--- RECORDS SHOWN Enclosed Below ---

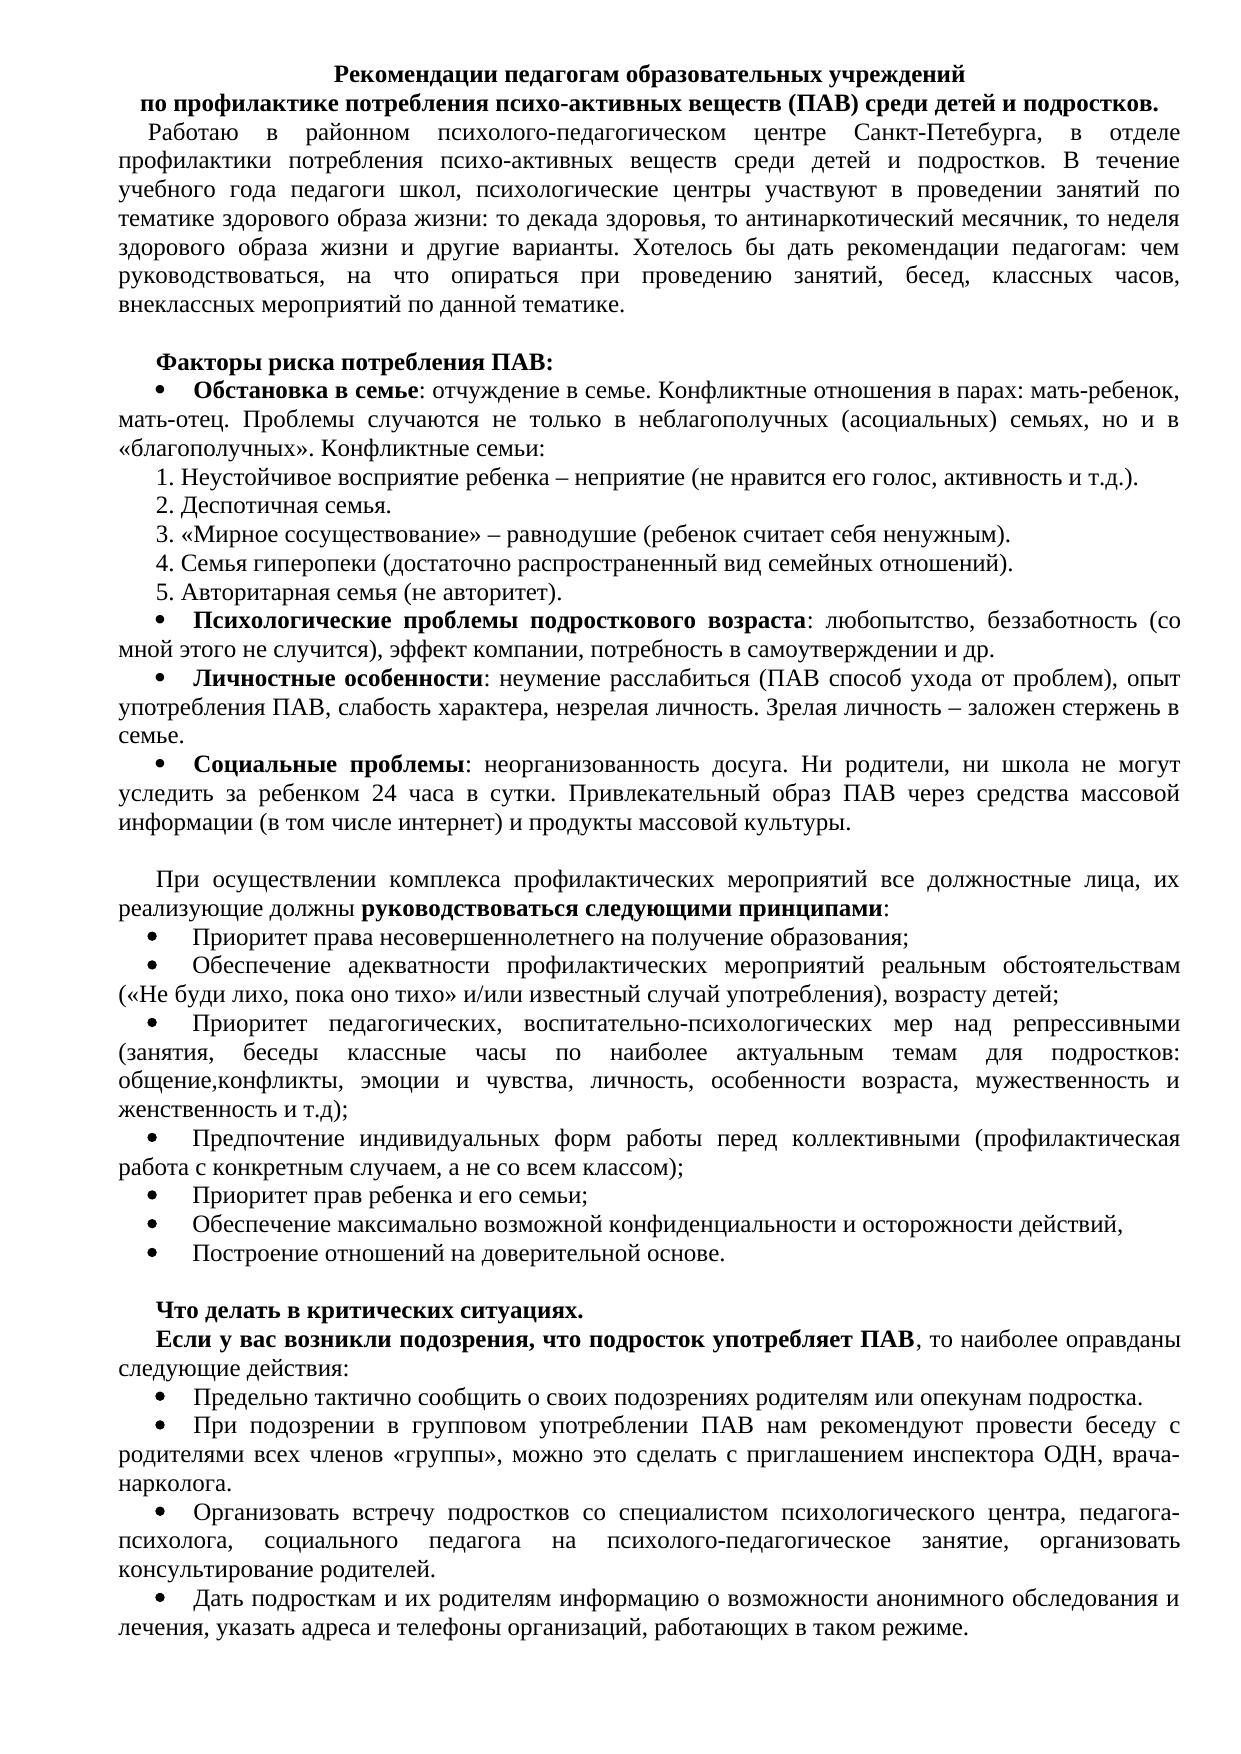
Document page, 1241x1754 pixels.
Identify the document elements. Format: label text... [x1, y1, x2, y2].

text 2. Деспотичная семья. [118, 490, 1181, 519]
list Социальные проблемы: неорганизованность досуга. Ни родители, ни школа не могут уследить за ребенком 24 часа в сутки. Привлекательный образ ПАВ через средства массовой информации (в том числе интернет) и продукты массовой культуры. [118, 749, 1181, 835]
list Обеспечение максимально возможной конфиденциальности и осторожности действий, [118, 1209, 1181, 1238]
list Организовать встречу подростков со специалистом психологического центра, педагога-психолога, социального педагога на психолого-педагогическое занятие, организовать консультирование родителей. [118, 1497, 1181, 1583]
text 1. Неустойчивое восприятие ребенка – неприятие (не нравится его голос, активность и т.д.). [118, 462, 1181, 490]
list Психологические проблемы подросткового возраста: любопытство, беззаботность (со мной этого не случится), эффект компании, потребность в самоутверждении и др. [118, 605, 1181, 663]
text 5. Авторитарная семья (не авторитет). [118, 577, 1181, 605]
list Личностные особенности: неумение расслабиться (ПАВ способ ухода от проблем), опыт употребления ПАВ, слабость характера, незрелая личность. Зрелая личность – заложен стержень в семье. [118, 663, 1181, 749]
list Приоритет прав ребенка и его семьи; [118, 1180, 1181, 1209]
text Если у вас возникли подозрения, что подросток употребляет ПАВ, то наиболее оправданы следующие действия: [118, 1324, 1181, 1382]
text по профилактике потребления психо-активных веществ (ПАВ) среди детей и подростков. [118, 88, 1181, 117]
list Приоритет права несовершеннолетнего на получение образования; [118, 922, 1181, 950]
list Приоритет педагогических, воспитательно-психологических мер над репрессивными (занятия, беседы классные часы по наиболее актуальным темам для подростков: общение,конфликты, эмоции и чувства, личность, особенности возраста, мужественность и женственность и т.д); [118, 1008, 1181, 1123]
text При осуществлении комплекса профилактических мероприятий все должностные лица, их реализующие должны руководствоваться следующими принципами: [118, 864, 1181, 922]
list Обеспечение адекватности профилактических мероприятий реальным обстоятельствам («Не буди лихо, пока оно тихо» и/или известный случай употребления), возрасту детей; [118, 950, 1181, 1008]
list Дать подросткам и их родителям информацию о возможности анонимного обследования и лечения, указать адреса и телефоны организаций, работающих в таком режиме. [118, 1583, 1181, 1640]
list Построение отношений на доверительной основе. [118, 1238, 1181, 1267]
list При подозрении в групповом употреблении ПАВ нам рекомендуют провести беседу с родителями всех членов «группы», можно это сделать с приглашением инспектора ОДН, врача-нарколога. [118, 1410, 1181, 1497]
text Работаю в районном психолого-педагогическом центре Санкт-Петебурга, в отделе профилактики потребления психо-активных веществ среди детей и подростков. В течение учебного года педагоги школ, психологические центры участвуют в проведении занятий по тематике здорового образа жизни: то декада здоровья, то антинаркотический месячник, то неделя здорового образа жизни и другие варианты. Хотелось бы дать рекомендации педагогам: чем руководствоваться, на что опираться при проведению занятий, бесед, классных часов, внеклассных мероприятий по данной тематике. [118, 117, 1181, 318]
text 3. «Мирное сосуществование» – равнодушие (ребенок считает себя ненужным). [118, 519, 1181, 548]
text Рекомендации педагогам образовательных учреждений [118, 59, 1181, 88]
text Факторы риска потребления ПАВ: [118, 347, 1181, 375]
list Предельно тактично сообщить о своих подозрениях родителям или опекунам подростка. [118, 1382, 1181, 1410]
list Обстановка в семье: отчуждение в семье. Конфликтные отношения в парах: мать-ребенок, мать-отец. Проблемы случаются не только в неблагополучных (асоциальных) семьях, но и в «благополучных». Конфликтные семьи: [118, 375, 1181, 462]
list Предпочтение индивидуальных форм работы перед коллективными (профилактическая работа с конкретным случаем, а не со всем классом); [118, 1123, 1181, 1180]
text Что делать в критических ситуациях. [118, 1295, 1181, 1324]
text 4. Семья гиперопеки (достаточно распространенный вид семейных отношений). [118, 548, 1181, 577]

--- End of Enclosed RECORDS SHOWN ---

◆ YOUR TASK: Each line in the data that holds the string "наиболее" should be found and copied.

◆ RESPONSE BELOW:
text Если у вас возникли подозрения, что подросток употребляет ПАВ, то наиболее оправданы следующие действия: [118, 1324, 1181, 1382]
list Приоритет педагогических, воспитательно-психологических мер над репрессивными (занятия, беседы классные часы по наиболее актуальным темам для подростков: общение,конфликты, эмоции и чувства, личность, особенности возраста, мужественность и женственность и т.д); [118, 1008, 1181, 1123]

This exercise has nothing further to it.